The version I'm running is Mac OS X 10.6.1 (Snow Leopard). I have installed the Development toolkit X-code and the typical tools like autoconf, automake, etc. You may also need to run it as root depending on your configuration. Mac OSX provide a great program for profiling on different languages. It's called "Shark".
1. To run it type cmd+space bar and type Shark (Spotlight search is useful).
2. Now that you have Shark opened select "Launch" at the last combo (It list all the running processes, and you could also profile everything, but we are interested only on our app).
3. Now you can click on "Start", and a new dialog box will ask you for the executable path, and the arguments. Set them as you need. You may also set environment vars for debugging or whatever.

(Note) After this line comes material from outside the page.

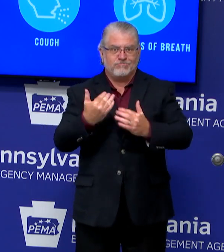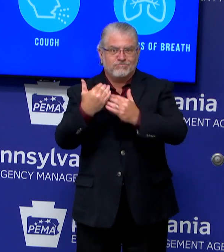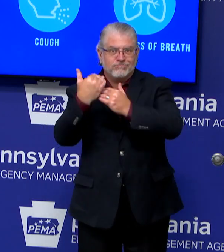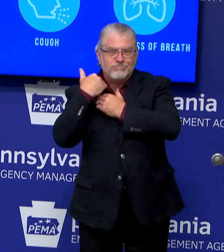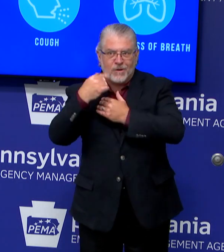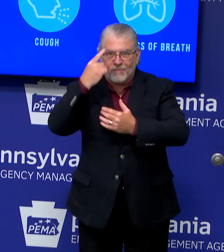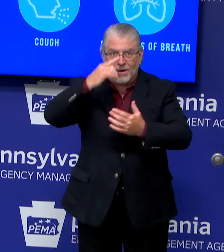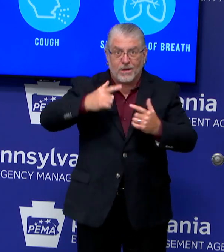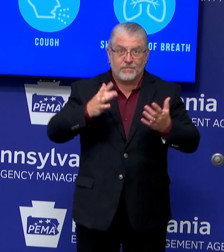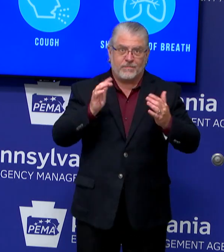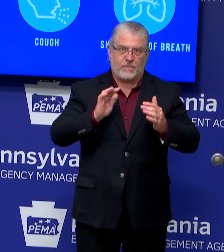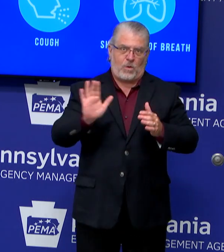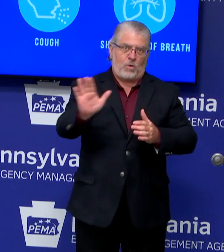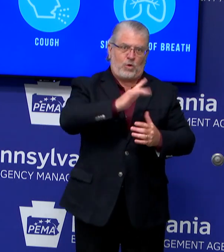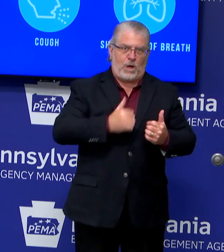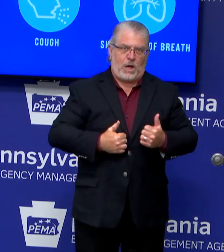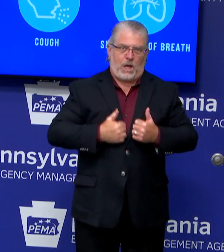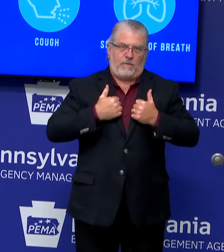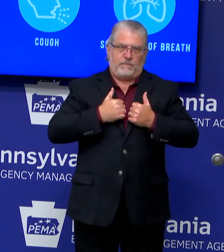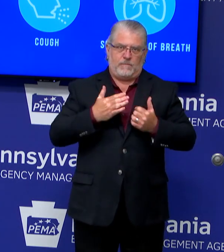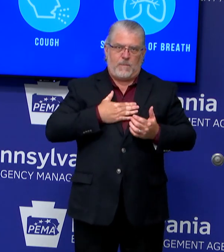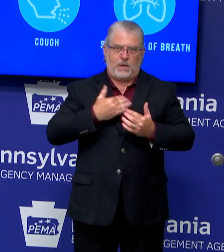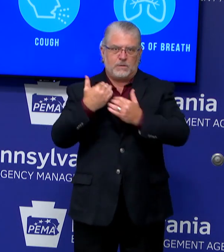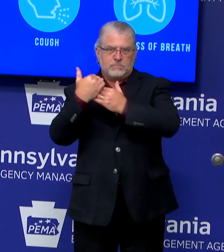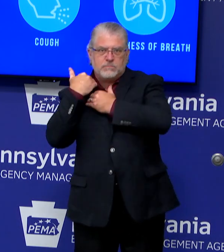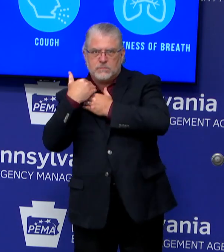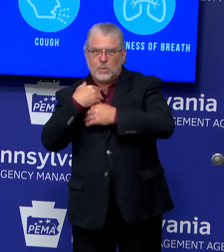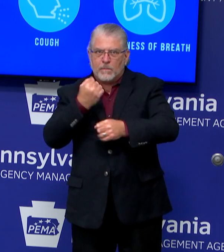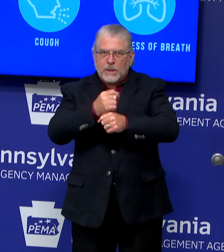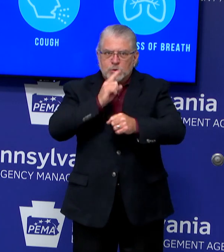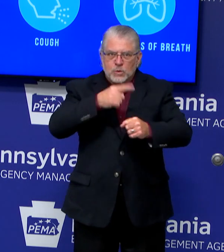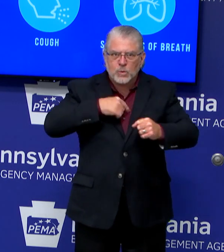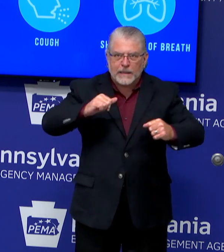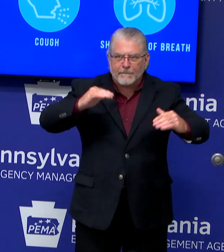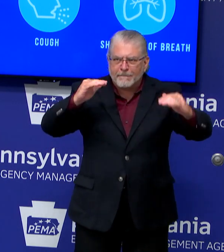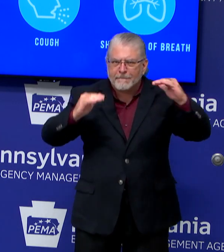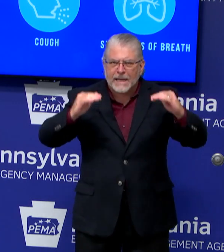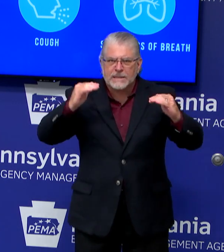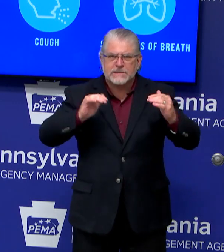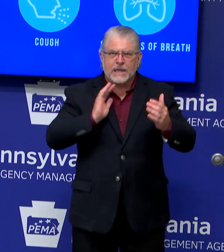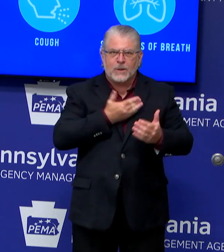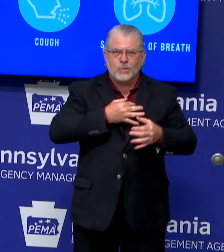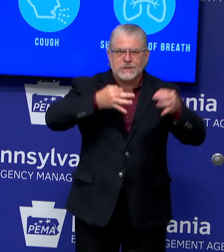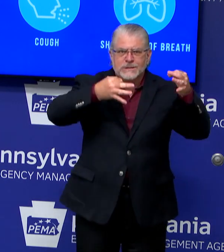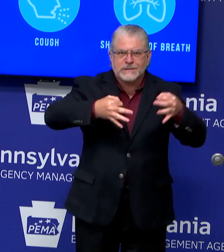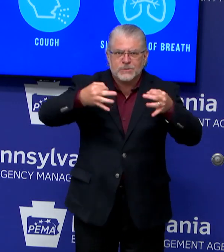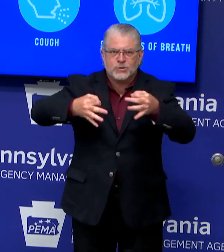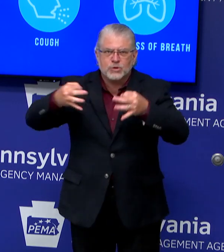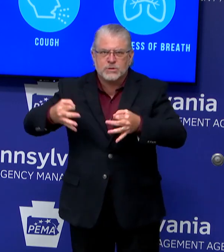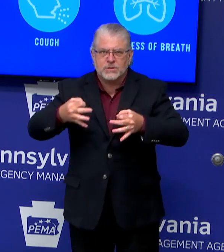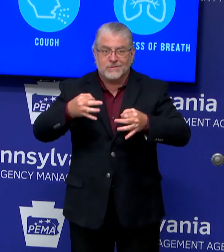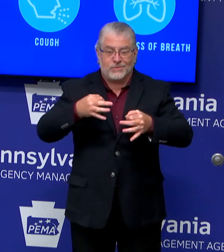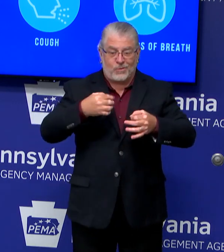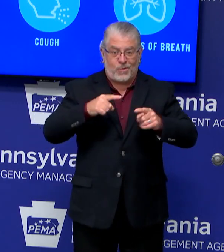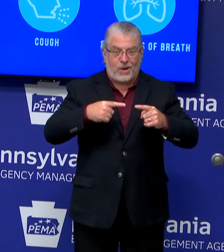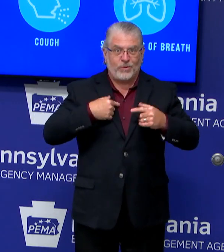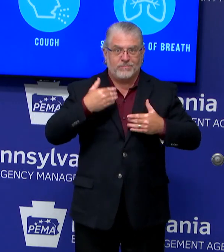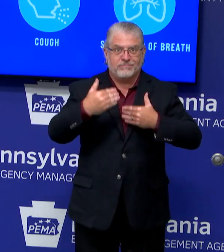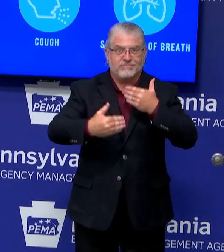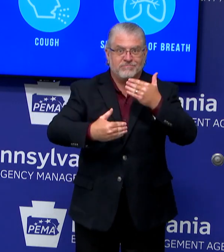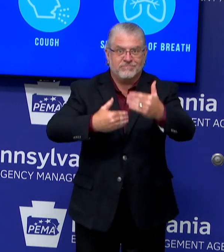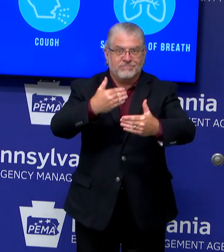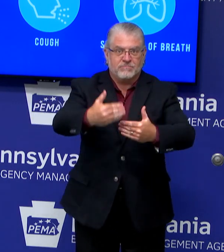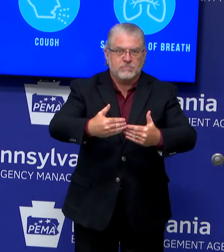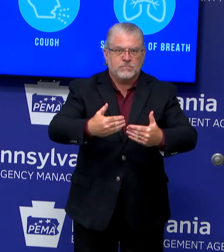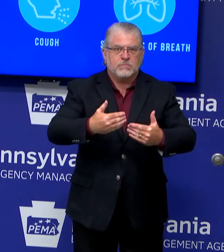tried to balance these things with measured science-based actions, including when it comes to reopening. Every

4. Now just click Ok and wait to see the results.
Now that the results are generated, you can order them by each of the columns "Self" and "Total" will indicate you the cost of each part, and this will give you the most critical sections. They can be simple code, but maybe it's executed a lot of times. So even appering very simple, if you can improve that part just a bit, you will win on performance!
Now you can check some features of Shark. You can expand in a hierarchical list, the traces of the function calls, and also the self/total cost% will be splitted into each function call, so you may see a grouped call with 24% but expanding it, you may have one call that use 10% another 5% and another 9%. This way you can get a draft in your mind of the execution flow. It is also able to show the profile by threads, and the call stack as "Heavy", "Tree" or both
If you don't have the source code, don't worry. Shark disassemble the application for you, lol!
So now you may think you need to check the code of that part. Shark will also help you on that. Double click on the function call and the code will be displayed automatically. The cpu cost will appear with each important line.
The rest is at your logic. You may need to determine where a loop can be costing a lot, or a performance improvement can be done. You can also have a look at the generated charts. The id of the cpu can be also specfied here.